Wednesday, November 2, 2011

Wealth versus Income - there IS a difference!

The revolution will not be Tweeted!  Occupy protester with iPhone.

In my last post, I mentioned that a lot of people fail to grasp the simple concept of the difference between wealth and income.  And understanding the difference is essential to getting ahead in this country - or anywhere, for that matter.

While 1% of this country controls about 42% of the wealth (which is far short of "half") the same 1% has only about 24% of the income in this country.  This basic statistic should tell you that there is a huge difference between wealth and income.  And that one factor affecting this difference in percentages is the decision to spend or save.  There are a lot of people with high incomes in this country, but no real wealth - and vice-versa.

Most middle-class (and lower-class) people fail to grasp this concept, as to them, income and wealth are the same thing.   You make more money, you can buy more stuff, and that means you are "wealthy" - right?

Not really.  You can be making $100,000 a year and be broke - and even bankrupt.  And as I have noted here, even people making $250,000 a year can be broke - even Congressmen!  They view income as wealth and then spend up to their income and borrow even more, until they are insolvent.

You can have a high income and be a high earner and be flat broke.  A lot of people are doing it these days, and they are upset about it - as if it somehow happened due to external circumstances.

On the other hand, you can be very wealthy and have very little in the way of income.  As noted in the book, The Millionaire Next Door, your typical millionaire these days has a lot of assets (an apartment building, a Laundromat, whatever) but not a lot of income.   They live modestly and invest their money.  And re-investing in your business is usually not taxable.

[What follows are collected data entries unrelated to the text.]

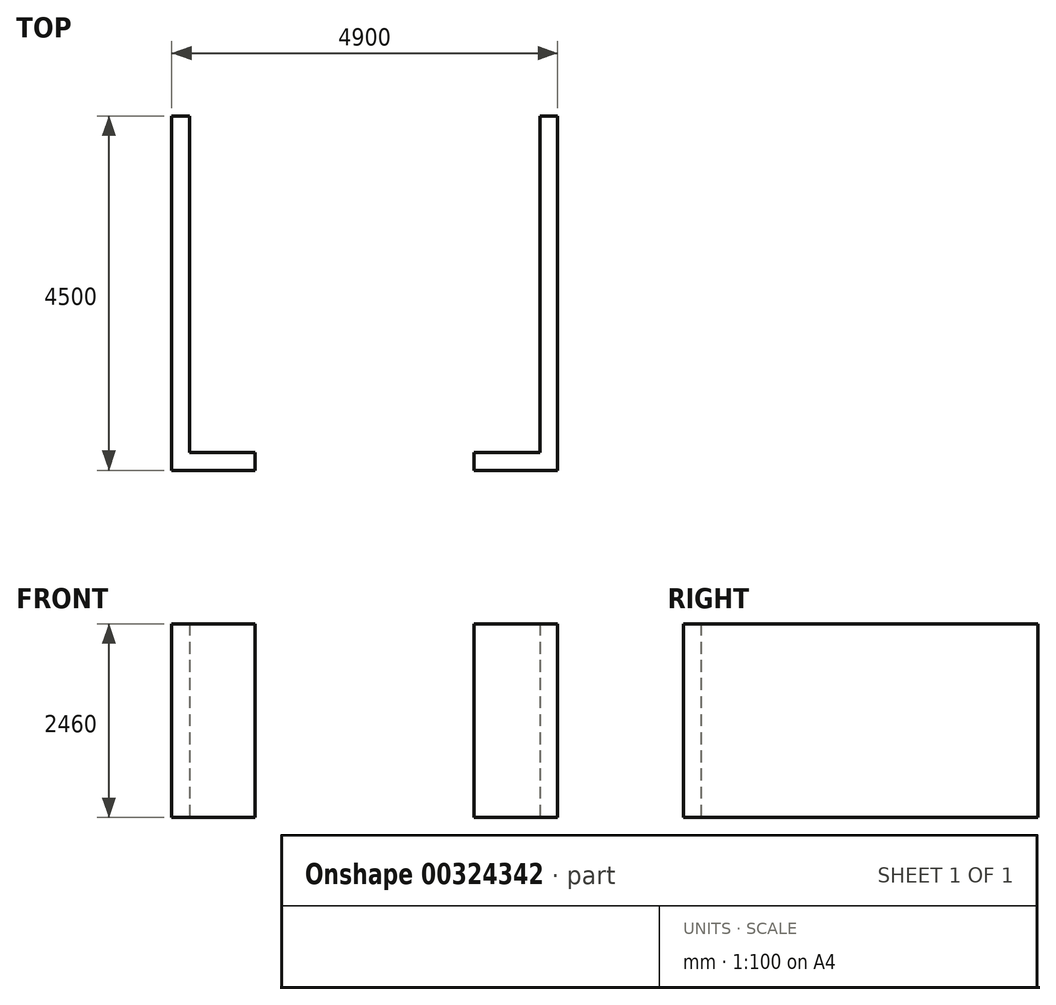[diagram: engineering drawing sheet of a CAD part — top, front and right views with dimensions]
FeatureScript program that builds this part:
annotation { "Feature Type Name" : "Feature", "Feature Type Description" : "" }
export const myFeature = defineFeature(function(context is Context, id is Id, definition is map)
    precondition{}
    {
        {
            var Q0;
            Q0=qCreatedBy(makeId("Top.planeOp"),FACE);
            var sketch = newSketch(context, id + "F0", { "sketchPlane" : qUnion([Q0])});
            skLineSegment(sketch, "E0.bottom", {"start": v(2450, 2250) * mm, "end": v(2225, 2250) * mm});
            skLineSegment(sketch, "E0.top", {"start": v(2450, -2250) * mm, "end": v(1390, -2250) * mm});
            skLineSegment(sketch, "E0.left", {"start": v(2450, 2250) * mm, "end": v(2450, -2250) * mm});
            skLineSegment(sketch, "E0.right", {"start": v(-2450, 2250) * mm, "end": v(-2450, -2250) * mm});
            skPoint(sketch, "E0.middle", {"position": v(0, 0) * mm});
            skLineSegment(sketch, "E1.1", {"start": v(2225, 2025) * mm, "end": v(2225, -2025) * mm});
            skLineSegment(sketch, "E1.2", {"start": v(2225, -2025) * mm, "end": v(1390, -2025) * mm});
            skLineSegment(sketch, "E1.3", {"start": v(-2225, 2025) * mm, "end": v(-2225, -2025) * mm});
            skLineSegment(sketch, "E2", {"start": v(-2225, 2025) * mm, "end": v(-2225, 2250) * mm});
            skLineSegment(sketch, "E3", {"start": v(2225, 2025) * mm, "end": v(2225, 2250) * mm});
            skLineSegment(sketch, "E4.trimOffspring", {"start": v(-2225, 2250) * mm, "end": v(-2450, 2250) * mm});
            skLineSegment(sketch, "E5", {"start": v(-1390, -2025) * mm, "end": v(-1390, -2250) * mm});
            skLineSegment(sketch, "E6", {"start": v(1390, -2025) * mm, "end": v(1390, -2250) * mm});
            skLineSegment(sketch, "E7.trimOffspring", {"start": v(-1390, -2250) * mm, "end": v(-2450, -2250) * mm});
            skLineSegment(sketch, "E8.trimOffspring", {"start": v(-1390, -2025) * mm, "end": v(-2225, -2025) * mm});
            skSolve(sketch);
        }
        {
            var Q0;
            Q0=makeQuery(id+"F0.imprint","IMPRINT",FACE,{"disambiguationData":[TD([[makeQuery(id+"F0.imprint","IMPRINT",EDGE,{"derivedFrom":sQuery(id+"F0.wireOp",EDGE,"E0.bottom")}),1.0]])]});
            var Q1;
            Q1=makeQuery(id+"F0.imprint","IMPRINT",FACE,{"disambiguationData":[TD([[makeQuery(id+"F0.imprint","IMPRINT",EDGE,{"derivedFrom":sQuery(id+"F0.wireOp",EDGE,"E0.right")}),1.0]])]});
            extrude(context, id + "F1", {"entities" : qUnion([Q0, Q1]), "depth" : 2460 * mm});
        }
    });
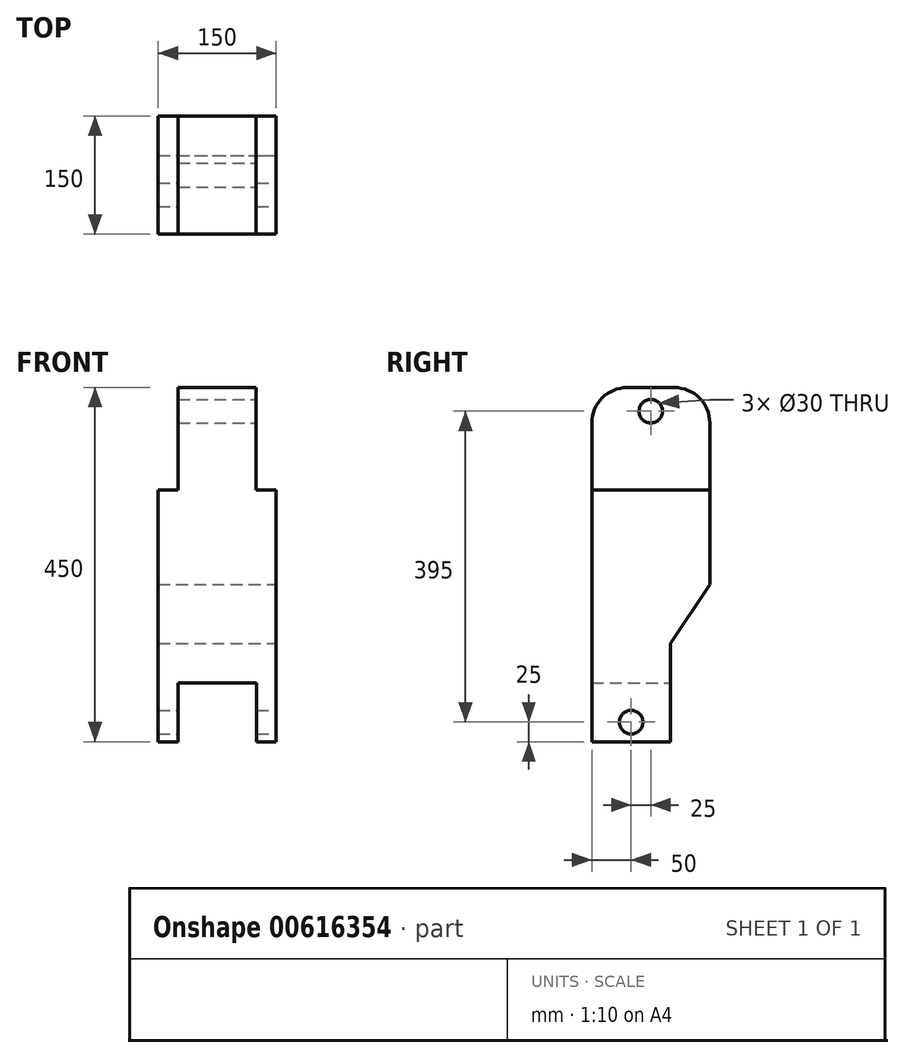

If you have wealth - money in the bank - but not a lot of income (and expenses) then you can weather economic storms much more easily.  The millionaire making $68,000 a year - and living on it - pays little in the way of taxes and isn't too worried about losing his job, making car payments or making mortgage payments - because, chances are, he has no payments to make.

The fellow making $100,000 a year and spending $110,000 a year, pays a lot of taxes, a lot of interest, and lives in fear of losing his job, as all his "stuff" will be repossessed in short order.

And today, that fellow is protesting, arguing that he should be allowed to keep all his stuff, because he lost his job. 

In nearly every income bracket, the choice between wealth and income is there to make.  Granted, people living below the poverty line, making barely enough to buy food, don't have much of a choice.  But then again, look into the homes of many "poor" people and see how many of them have Cable TV, the latest cell phone, and multiple cars on the front lawn.  It will surprise you.

For the middle-class, this situation is even more tragic - and pointless.  A young man starts out in a career, and quickly makes close to $100,000 a year.  This is a sufficient income to build up dynastic wealth, over time.   But instead of saving, he chooses to spend - on cars, on houses, on electrical gadgets with subscription services, on restaurant meals, clothes, etc.  And in short order is broke.

And this is no fantasy of mine - but a pretty good profile of about half the country - spending more than they make - voluntarily enslaving themselves to Visa, Mastercard, the mortgage company, Salle Mae, GMAC, or whoever.

And then they bitch about how unfair it all is.  And this in an era of sub 5% interest rates.  Can you imagine what would happen in this country if rates went up to 14% like they did when I was starting out?

You think things are bad now!

The secret, of course, is to get off the consumerist bandwagon and start thinking about owning money rather than owning things.  Despite all the hoopla about how bad the Stock market is doing, if you have investments - in a well diversified portfolio - it is far better than not having investments at all.

And a lot of us did just that - put aside money, invested, scrimped, saved, and tried to live within our means.  And you can understand why we might justifiably feel that is wouldn't be right to bail out someone who spent it all, bought fancy houses and cars, and has nicer stuff that us.